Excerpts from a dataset
┏━━

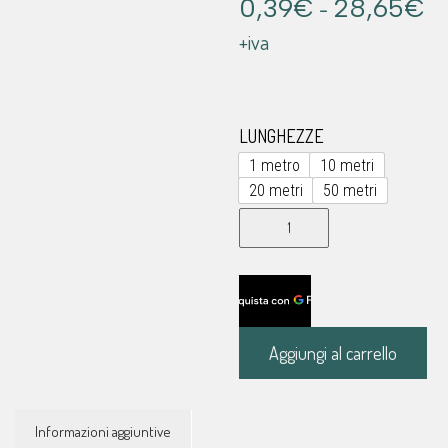
Fa
0,39
€
-
28,65
€
di
+iva
pr
da
0,
LUNGHEZZE
a
1 metro
10 metri
20 metri
50 metri
28
Ferretto
nasale
singola
anima
a
metraggio
Aggiungi al carrello
-
3mm
quantità
Informazioni aggiuntive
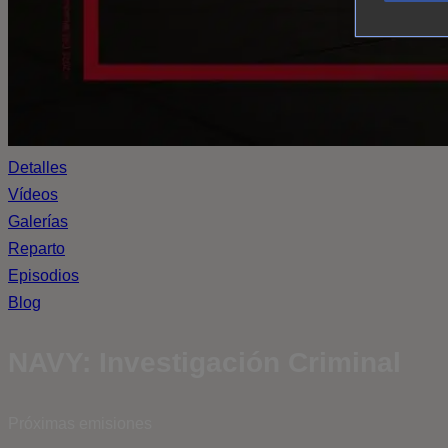
Detalles
Vídeos
Galerías
Reparto
Episodios
Blog
NAVY: Investigación Criminal
Próximas emisiones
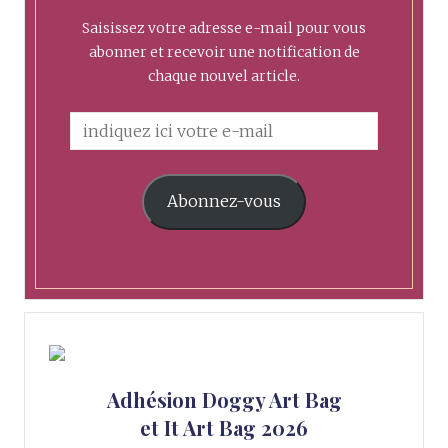
Saisissez votre adresse e-mail pour vous
abonner et recevoir une notification de
chaque nouvel article.
Abonnez-vous
Adhésion Doggy Art Bag
et It Art Bag 2026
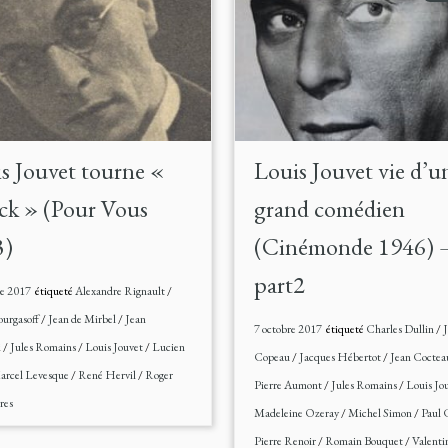
s Jouvet tourne «
Louis Jouvet vie d’u
k » (Pour Vous
grand comédien
3)
(Cinémonde 1946) 
part2
re 2017
étiqueté
Alexandre Rignault
/
ourgasoff
/
Jean de Mirbel
/
Jean
7 octobre 2017
étiqueté
Charles Dullin
/
i
/
Jules Romains
/
Louis Jouvet
/
Lucien
Copeau
/
Jacques Hébertot
/
Jean Cocte
arcel Levesque
/
René Hervil
/
Roger
Pierre Aumont
/
Jules Romains
/
Louis Jo
res
Madeleine Ozeray
/
Michel Simon
/
Paul
Pierre Renoir
/
Romain Bouquet
/
Valenti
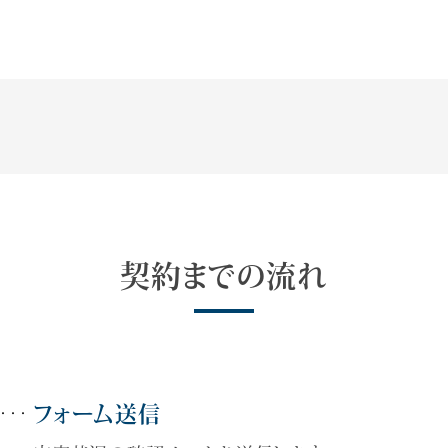
契約までの流れ
フォーム送信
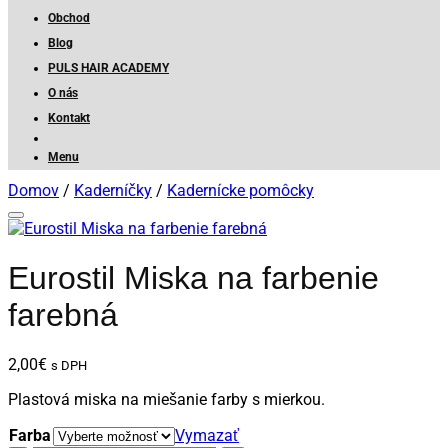
Obchod
Blog
PULS HAIR ACADEMY
O nás
Kontakt
Menu
Domov
/
Kaderníčky
/
Kadernícke pomôcky
Eurostil Miska na farbenie
farebná
2,00
€
s DPH
Plastová miska na miešanie farby s mierkou.
Farba
Vymazať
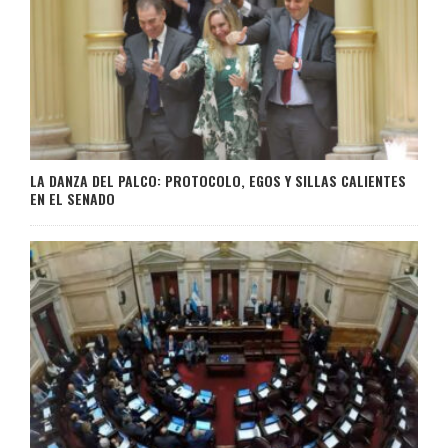
LA DANZA DEL PALCO: PROTOCOLO, EGOS Y SILLAS CALIENTES
EN EL SENADO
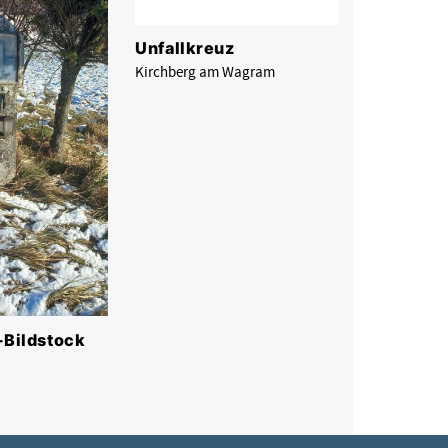
Unfallkreuz
Kirchberg am Wagram
-Bildstock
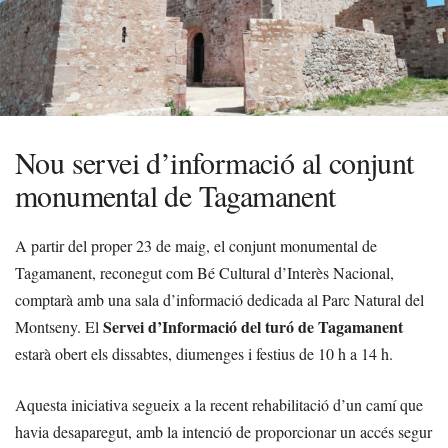
Nou servei d’informació al conjunt
monumental de Tagamanent
A partir del proper 23 de maig, el conjunt monumental de
Tagamanent, reconegut com Bé Cultural d’Interès Nacional,
comptarà amb una sala d’informació dedicada al Parc Natural del
Servei d’Informació del turó de Tagamanent
Montseny. El
estarà obert els dissabtes, diumenges i festius de 10 h a 14 h.
Aquesta iniciativa segueix a la recent rehabilitació d’un camí que
havia desaparegut, amb la intenció de proporcionar un accés segur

┗━━

**WHAT NEEDS TO BE DONE:** Reproduce the data exactly as it appears above. Pictures are to be left out.

**YOUR SOLUTION:**
Fa
0,39
€
-
28,65
€
di
+iva
pr
da
0,
LUNGHEZZE
a
1 metro
10 metri
20 metri
50 metri
28
Ferretto
nasale
singola
anima
a
metraggio
Aggiungi al carrello
-
3mm
quantità
Informazioni aggiuntive
Detalles
Vídeos
Galerías
Reparto
Episodios
Blog
NAVY: Investigación Criminal
Próximas emisiones
Saisissez votre adresse e-mail pour vous
abonner et recevoir une notification de
chaque nouvel article.
Abonnez-vous
Adhésion Doggy Art Bag
et It Art Bag 2026
s Jouvet tourne «
Louis Jouvet vie d’u
k » (Pour Vous
grand comédien
3)
(Cinémonde 1946) 
part2
re 2017
étiqueté
Alexandre Rignault
/
ourgasoff
/
Jean de Mirbel
/
Jean
7 octobre 2017
étiqueté
Charles Dullin
/
i
/
Jules Romains
/
Louis Jouvet
/
Lucien
Copeau
/
Jacques Hébertot
/
Jean Cocte
arcel Levesque
/
René Hervil
/
Roger
Pierre Aumont
/
Jules Romains
/
Louis Jo
res
Madeleine Ozeray
/
Michel Simon
/
Paul
Pierre Renoir
/
Romain Bouquet
/
Valenti
契約までの流れ
フォーム送信
Obchod
Blog
PULS HAIR ACADEMY
O nás
Kontakt
Menu
Domov
/
Kaderníčky
/
Kadernícke pomôcky
Eurostil Miska na farbenie
farebná
2,00
€
s DPH
Plastová miska na miešanie farby s mierkou.
Farba
Vymazať
LA DANZA DEL PALCO: PROTOCOLO, EGOS Y SILLAS CALIENTES
EN EL SENADO
Unfallkreuz
Kirchberg am Wagram
-Bildstock
Nou servei d’informació al conjunt
monumental de Tagamanent
A partir del proper 23 de maig, el conjunt monumental de
Tagamanent, reconegut com Bé Cultural d’Interès Nacional,
comptarà amb una sala d’informació dedicada al Parc Natural del
Servei d’Informació del turó de Tagamanent
Montseny. El
estarà obert els dissabtes, diumenges i festius de 10 h a 14 h.
Aquesta iniciativa segueix a la recent rehabilitació d’un camí que
havia desaparegut, amb la intenció de proporcionar un accés segur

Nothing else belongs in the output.